Transcribe the records exactly. Pictures do not belong in the transcription.

═══

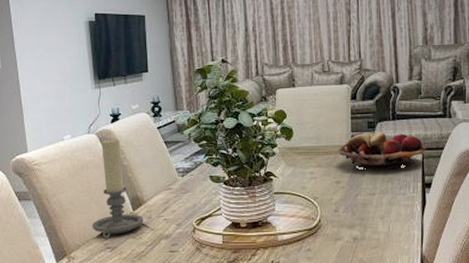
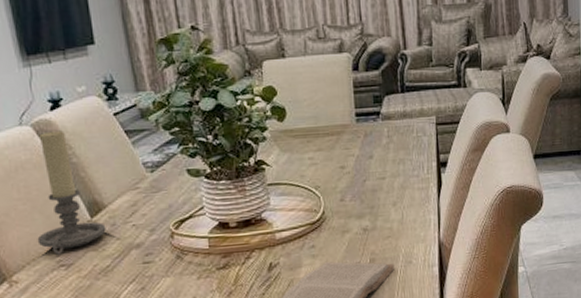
fruit basket: present [338,132,426,169] -> none [340,107,440,150]

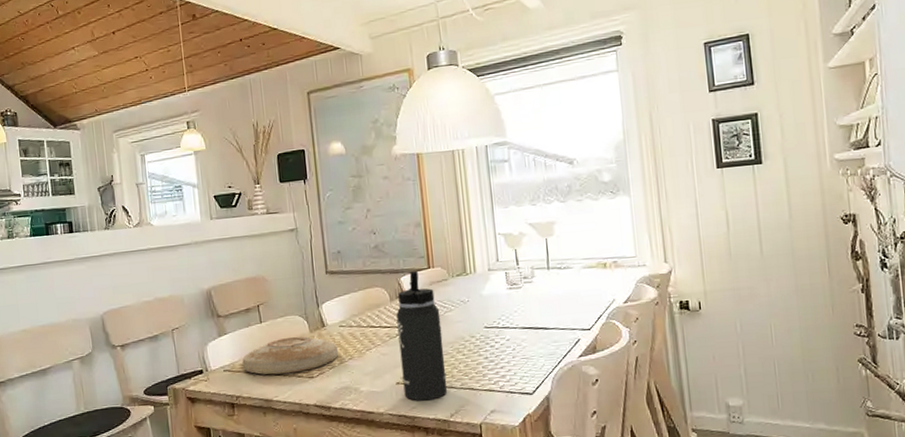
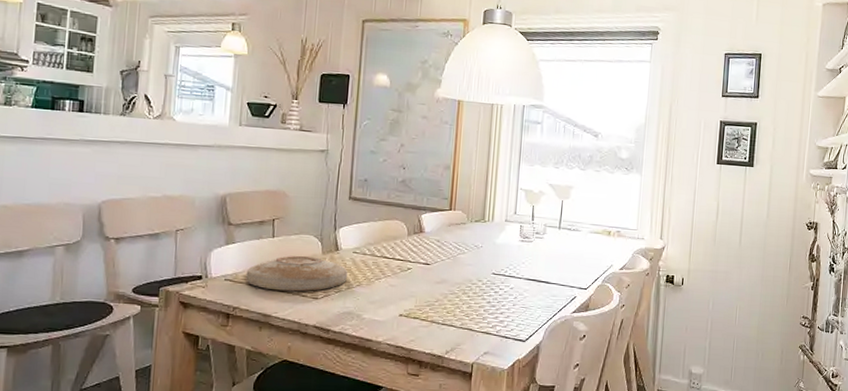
thermos bottle: present [396,271,448,401] -> none [405,211,454,335]

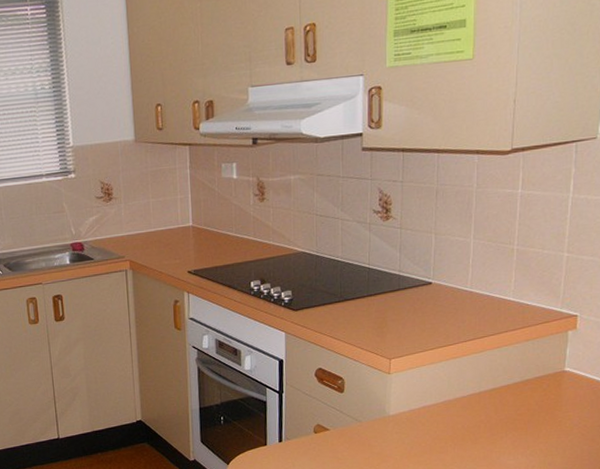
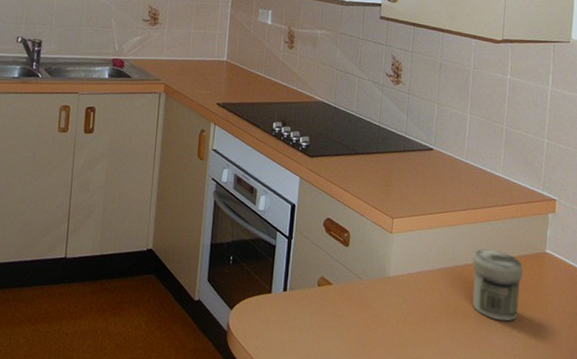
jar: none [480,375,538,443] -> present [472,248,523,322]

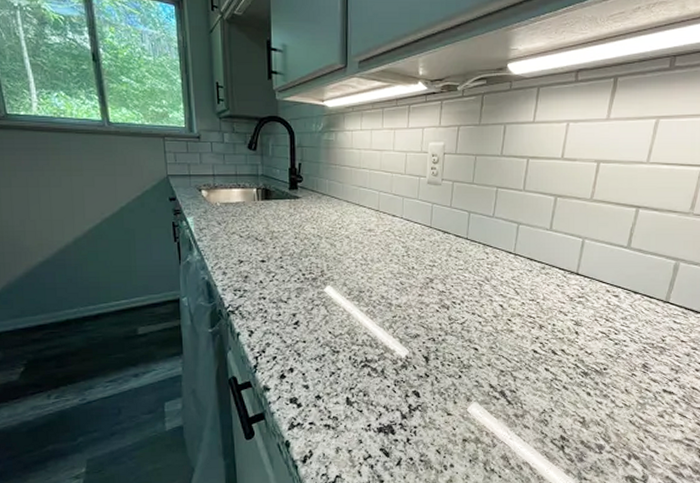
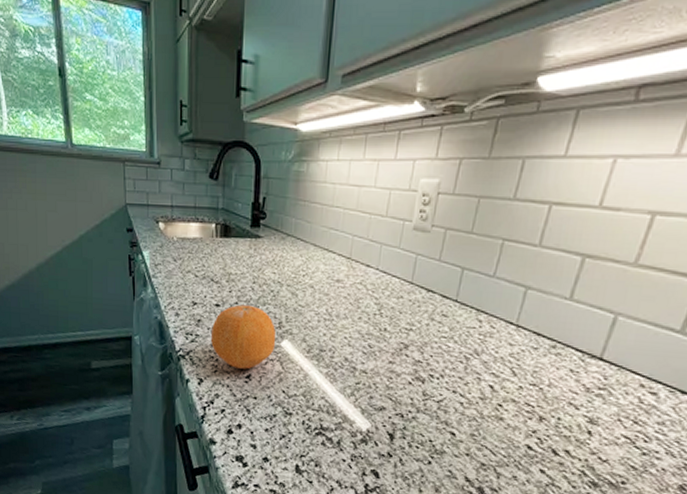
fruit: none [259,258,320,317] -> present [211,304,276,369]

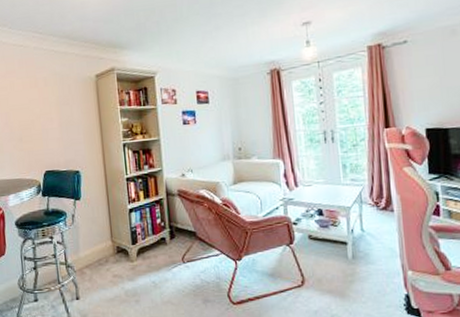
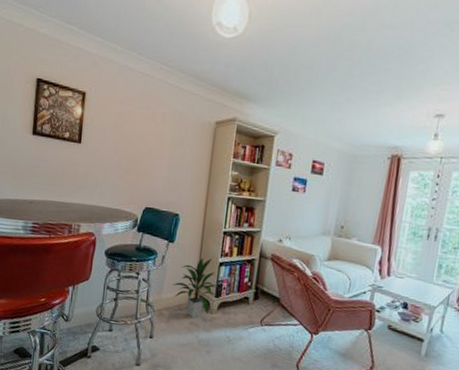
indoor plant: none [87,207,133,271] -> present [172,257,219,319]

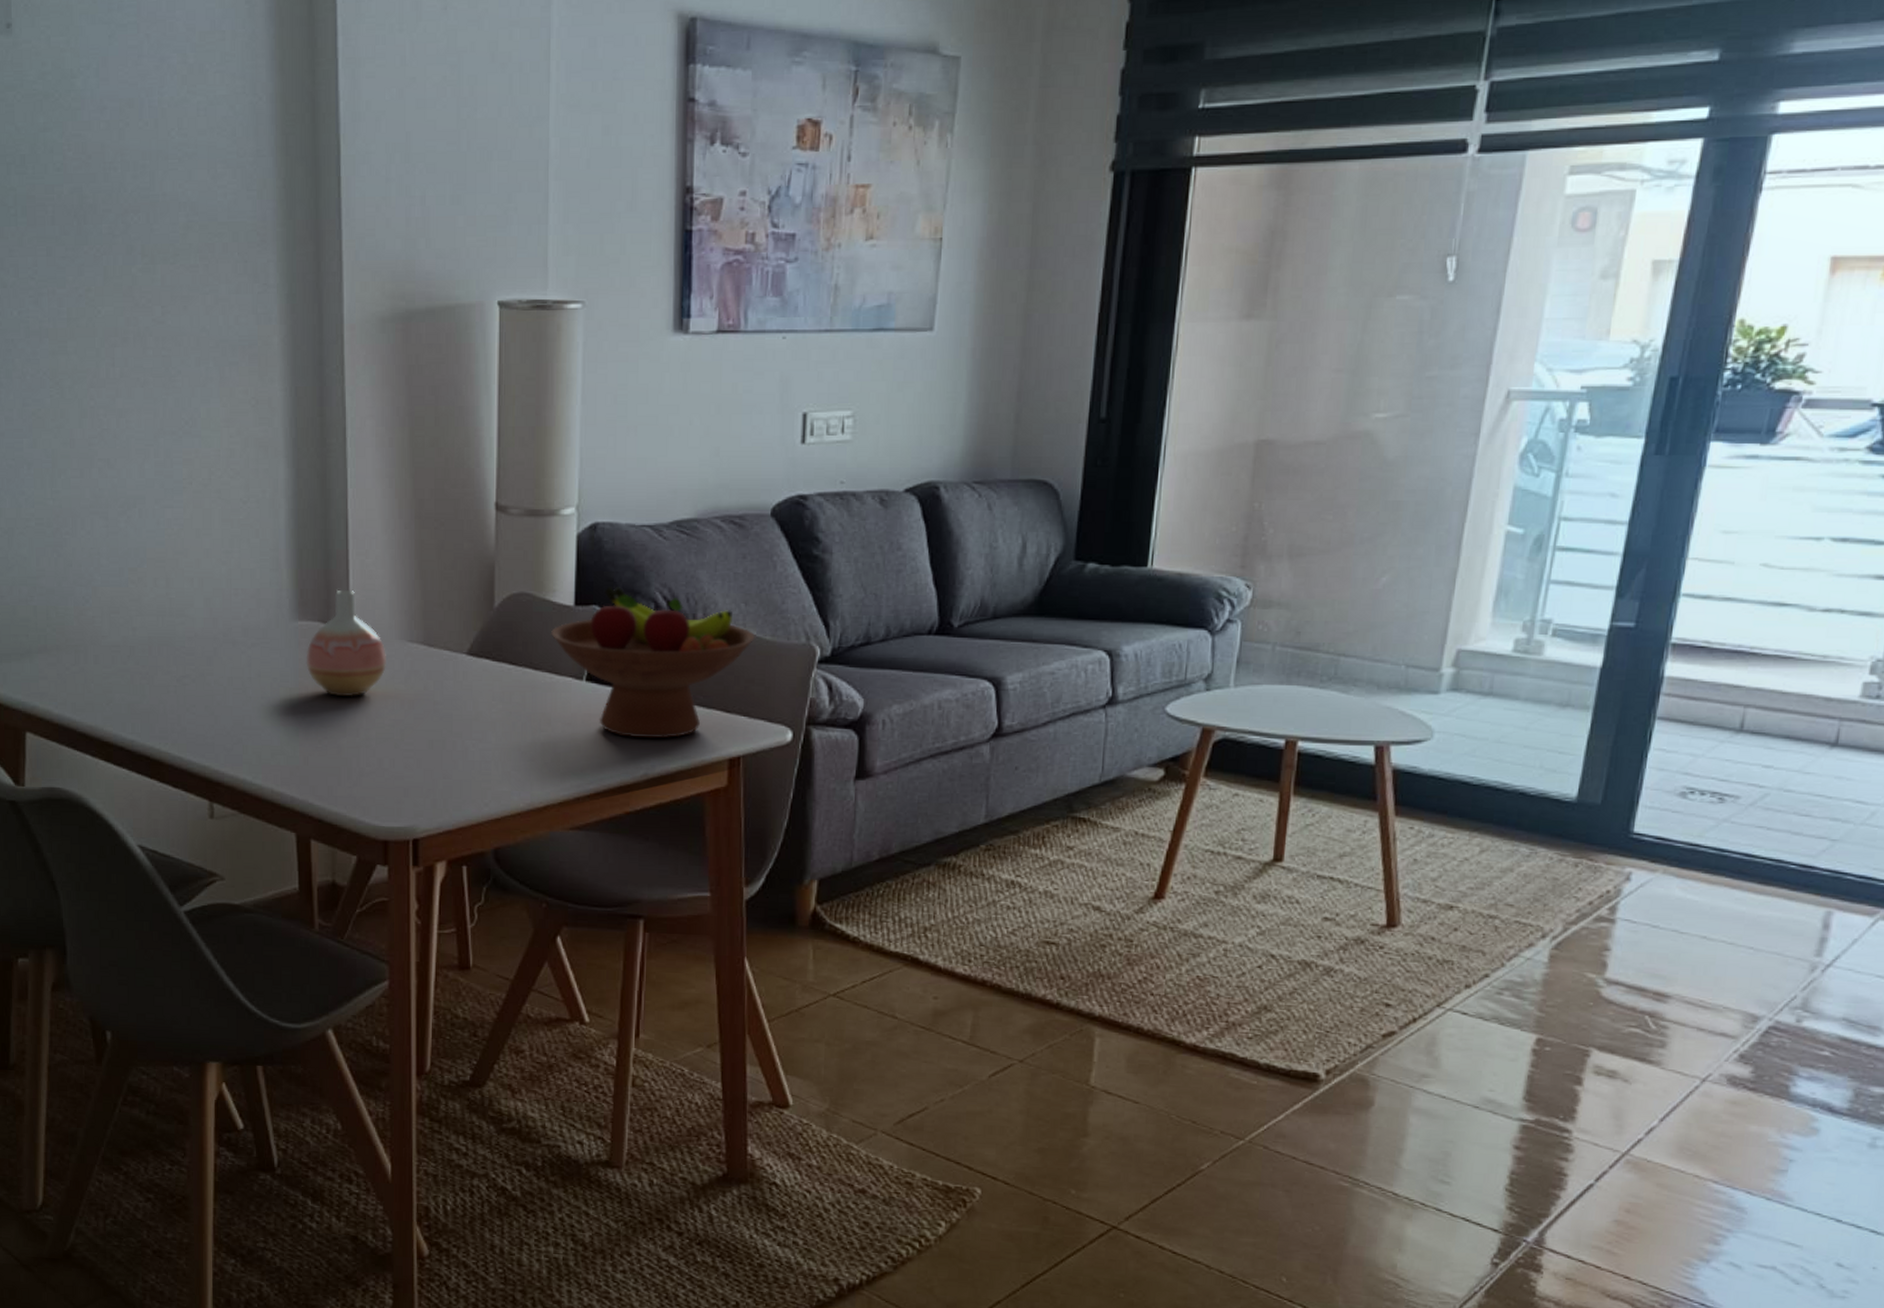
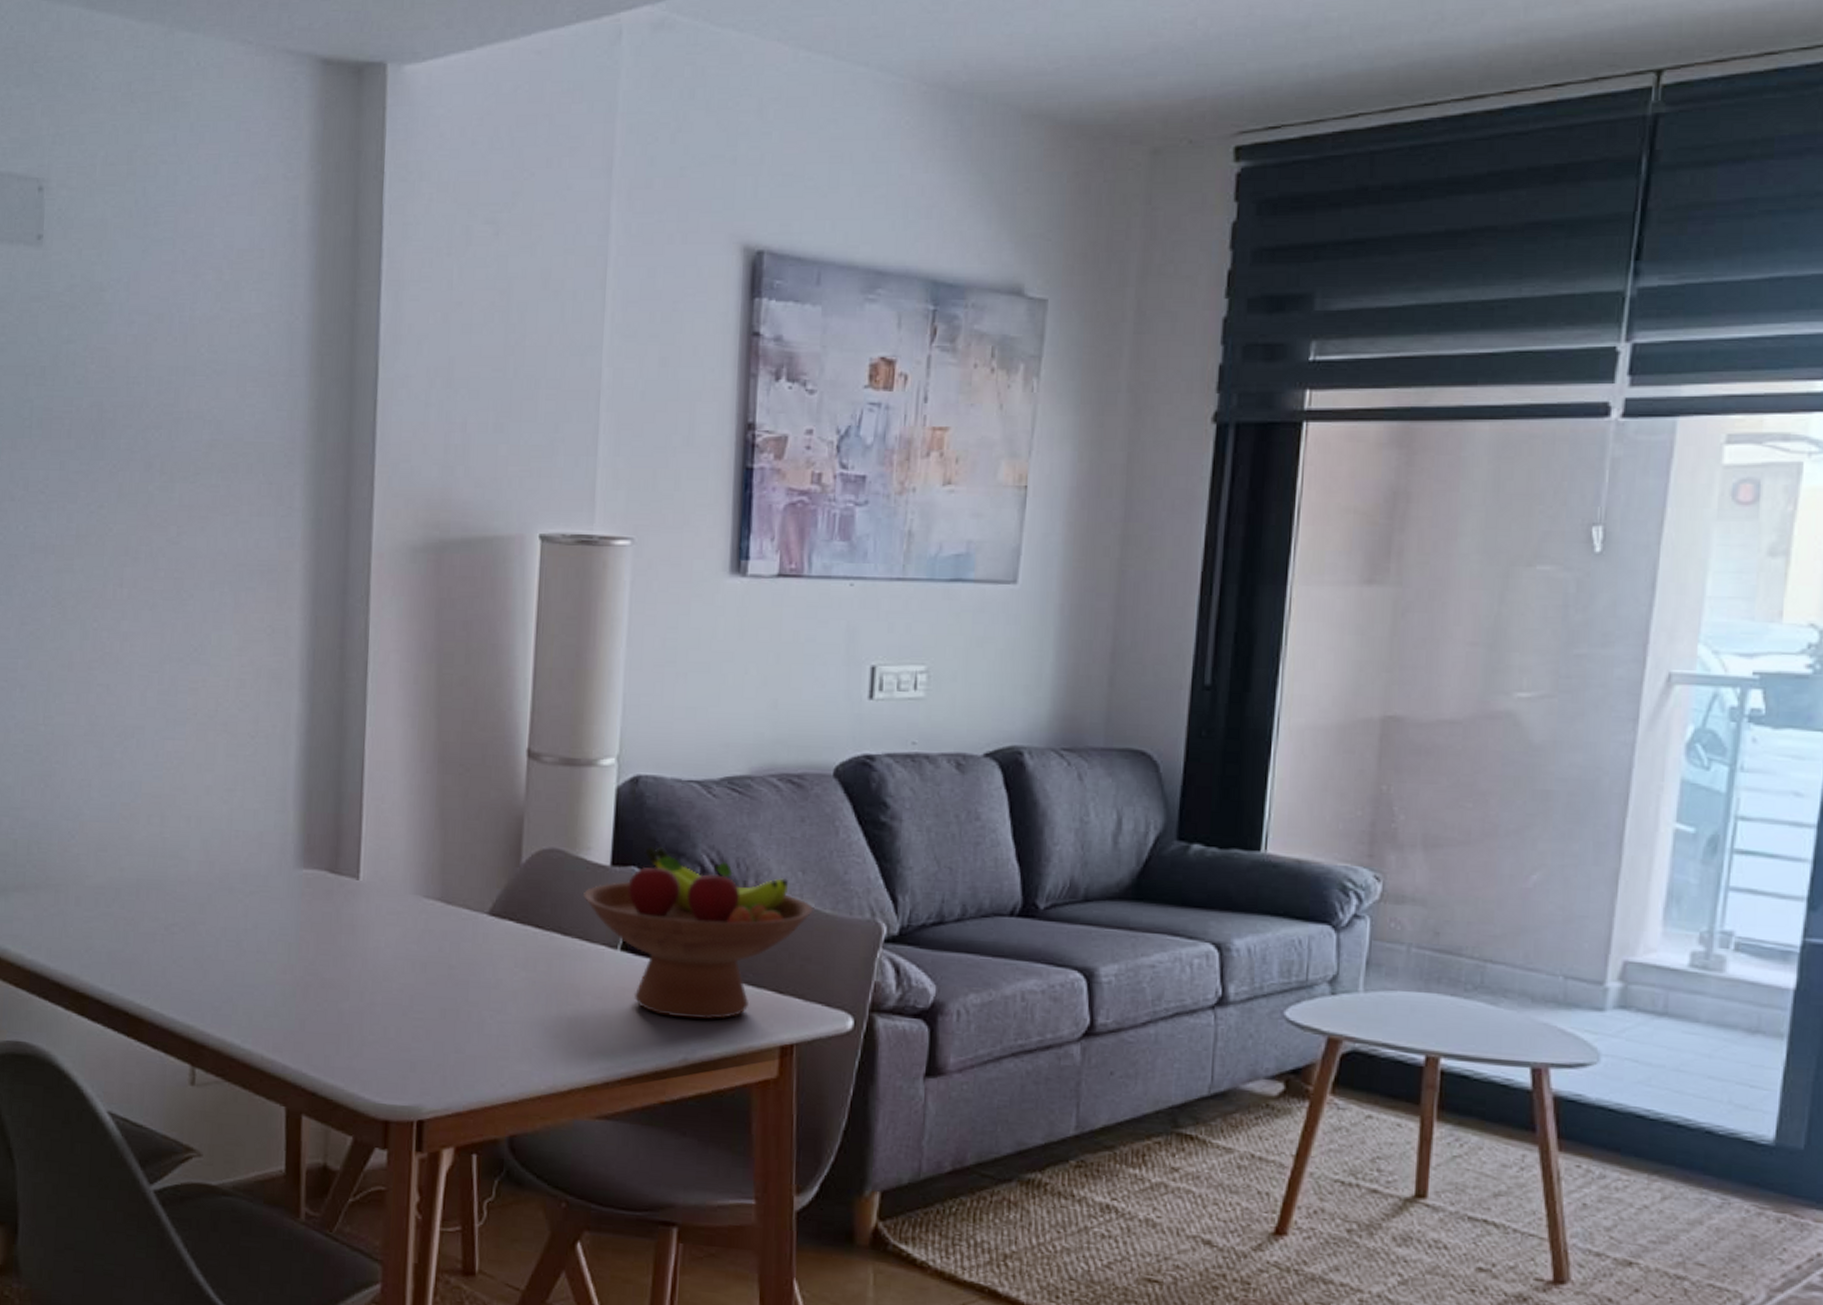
vase: present [306,589,386,697] -> none [309,836,399,956]

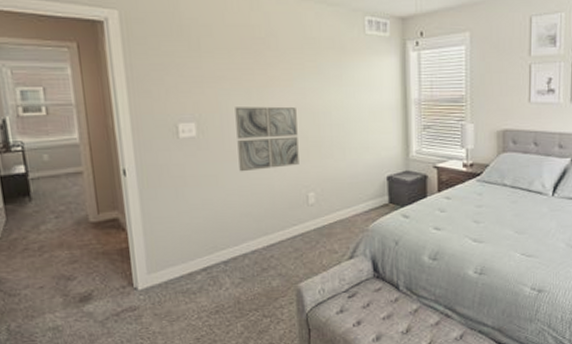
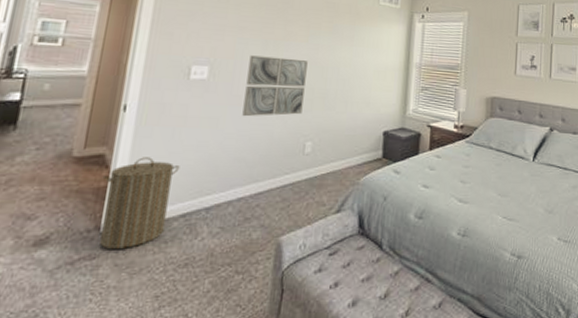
laundry hamper: none [122,218,191,301] -> present [100,157,180,249]

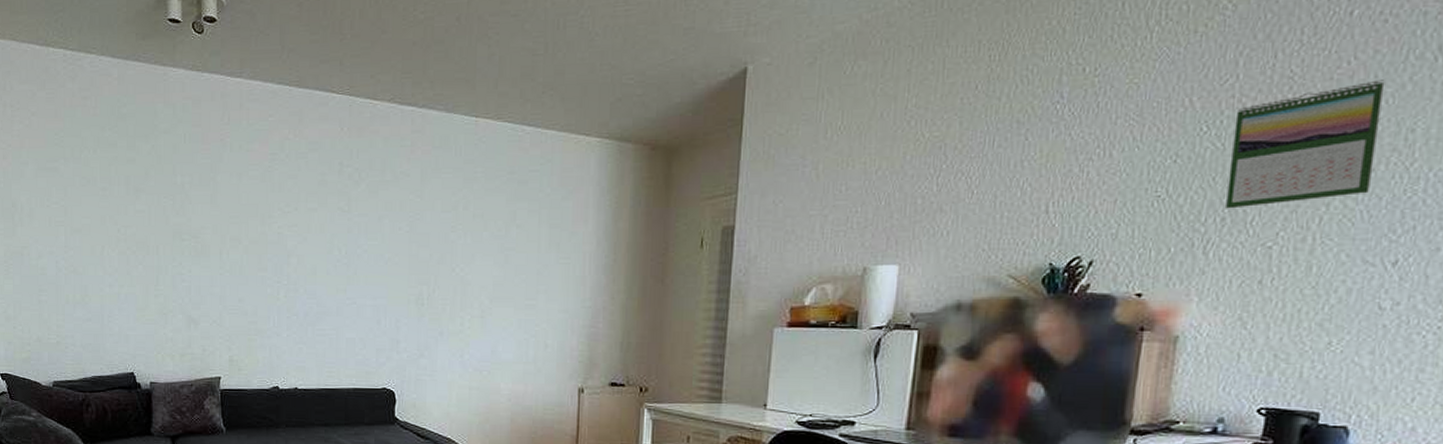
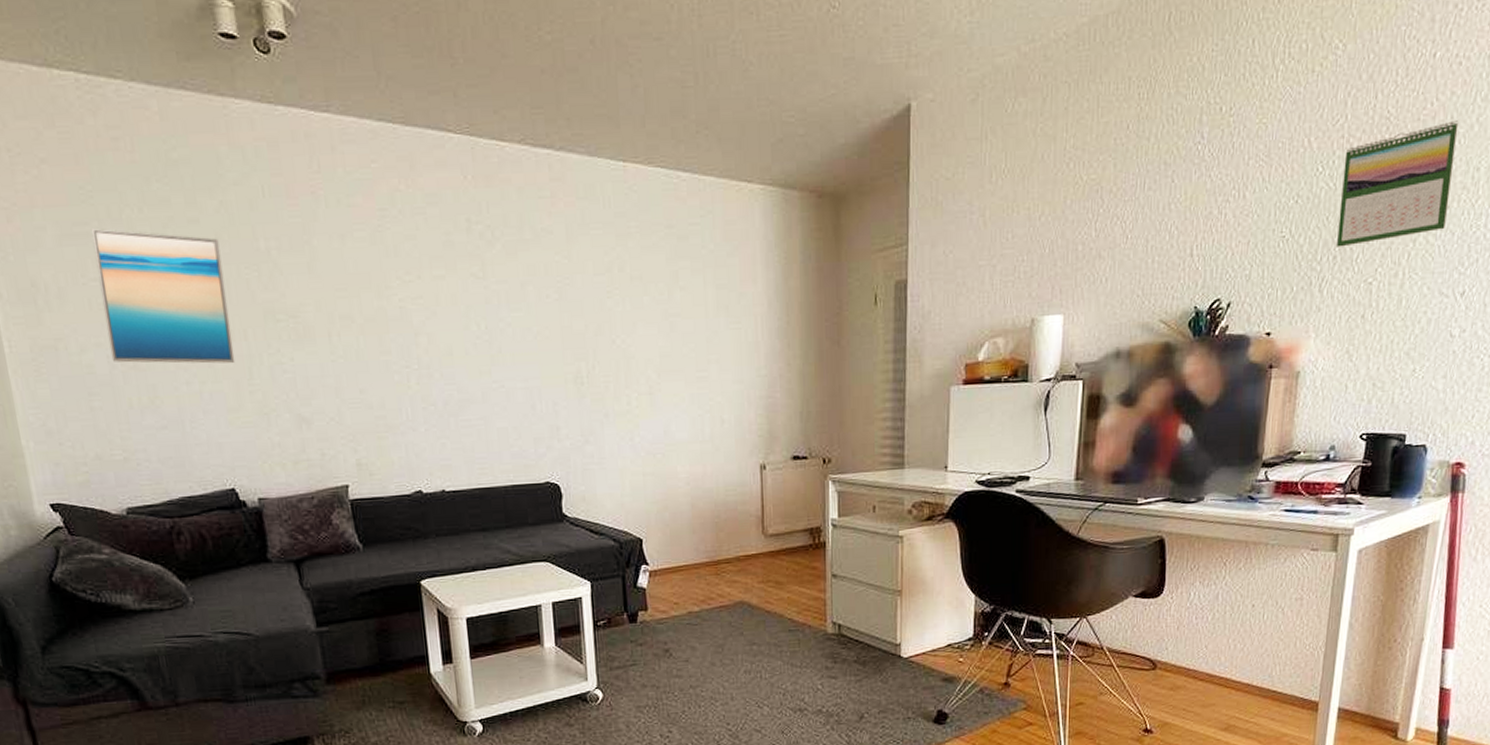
wall art: none [58,164,147,271] -> present [90,227,235,364]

═══

Answer to the exercise:
fruit basket: present [338,132,426,169] -> none [340,107,440,150]

thermos bottle: present [396,271,448,401] -> none [405,211,454,335]

jar: none [480,375,538,443] -> present [472,248,523,322]

fruit: none [259,258,320,317] -> present [211,304,276,369]

indoor plant: none [87,207,133,271] -> present [172,257,219,319]

vase: present [306,589,386,697] -> none [309,836,399,956]

laundry hamper: none [122,218,191,301] -> present [100,157,180,249]

wall art: none [58,164,147,271] -> present [90,227,235,364]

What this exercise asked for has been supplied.